Data extract below:

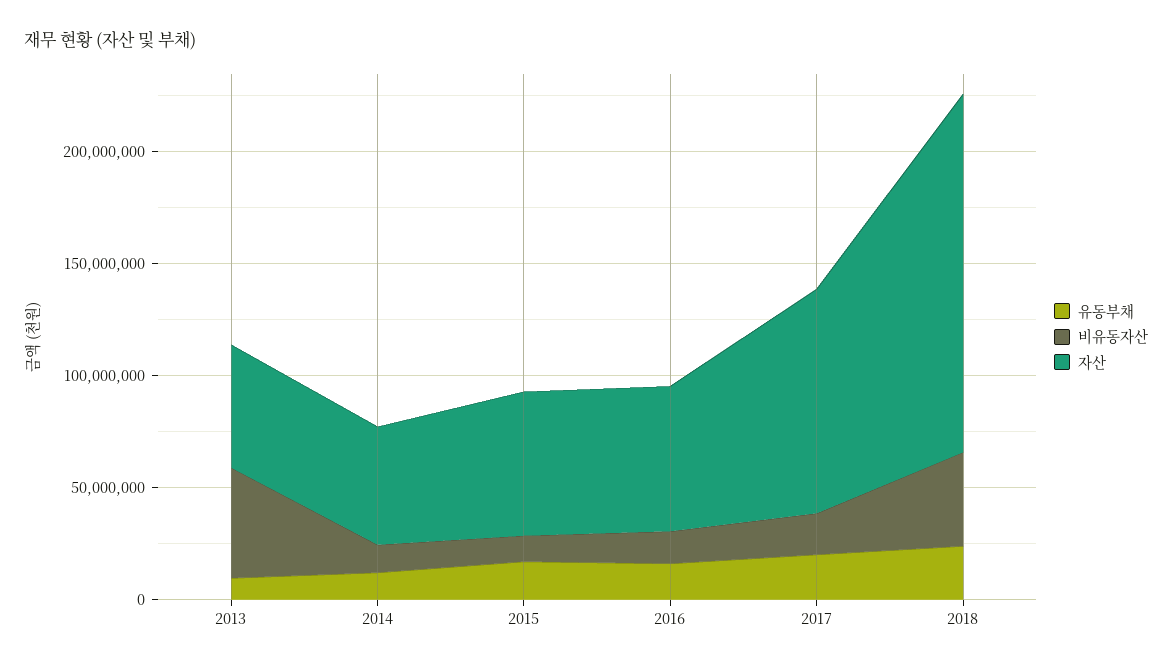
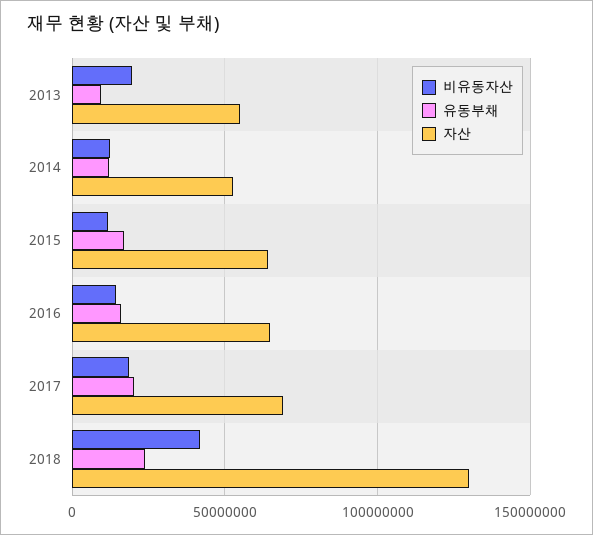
  {
    "유동부채": {
      "2013": 10000000,
      "2014": 10000000,
      "2015": 15000000,
      "2016": 15000000,
      "2017": 20000000,
      "2018": 25000000
    },
    "비유동자산": {
-     "2013": 50000000,
+     "2013": 20000000,
      "2014": 10000000,
      "2015": 10000000,
      "2016": 15000000,
      "2017": 20000000,
      "2018": 40000000
    },
    "자산": {
      "2013": 55000000,
      "2014": 55000000,
      "2015": 65000000,
      "2016": 65000000,
-     "2017": 100000000,
+     "2017": 70000000,
-     "2018": 160000000
+     "2018": 130000000
    }
  }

End of Data extract.

What is needed is the data above, retyped exactly, with every picture left out.

*Exercise output:*
  {
    "유동부채": {
      "2013": 10000000,
      "2014": 10000000,
      "2015": 15000000,
      "2016": 15000000,
      "2017": 20000000,
      "2018": 25000000
    },
    "비유동자산": {
-     "2013": 50000000,
+     "2013": 20000000,
      "2014": 10000000,
      "2015": 10000000,
      "2016": 15000000,
      "2017": 20000000,
      "2018": 40000000
    },
    "자산": {
      "2013": 55000000,
      "2014": 55000000,
      "2015": 65000000,
      "2016": 65000000,
-     "2017": 100000000,
+     "2017": 70000000,
-     "2018": 160000000
+     "2018": 130000000
    }
  }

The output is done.